Assigned task:
The entries below contain a line with "focal_35mm: 26" and a line with "f_number: 1.8". Quote exactly those two lines and all lines between them.

══ Data supplied

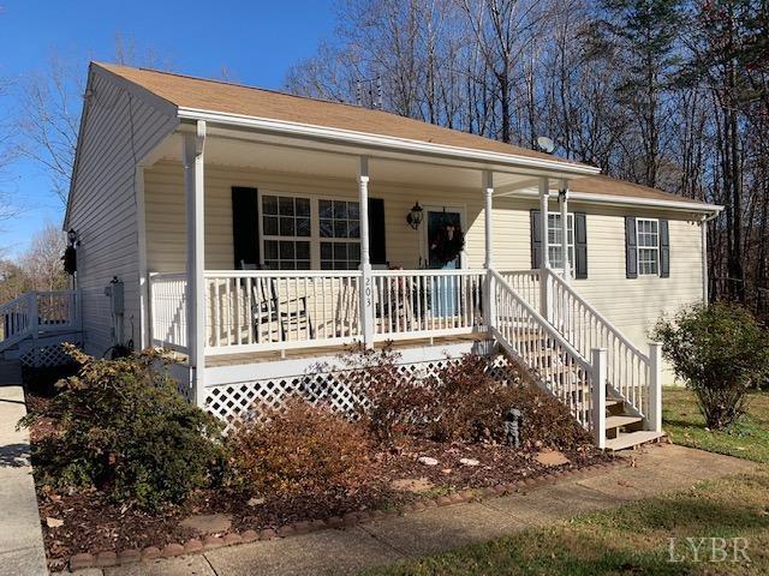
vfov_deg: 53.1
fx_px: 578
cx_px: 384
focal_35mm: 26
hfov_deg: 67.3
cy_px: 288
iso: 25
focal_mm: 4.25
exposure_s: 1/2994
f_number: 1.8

════
══ Data supplied

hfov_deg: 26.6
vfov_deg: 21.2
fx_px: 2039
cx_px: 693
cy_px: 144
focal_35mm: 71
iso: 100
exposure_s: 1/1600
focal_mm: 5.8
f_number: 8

════

Completed exercise:
focal_35mm: 26
hfov_deg: 67.3
cy_px: 288
iso: 25
focal_mm: 4.25
exposure_s: 1/2994
f_number: 1.8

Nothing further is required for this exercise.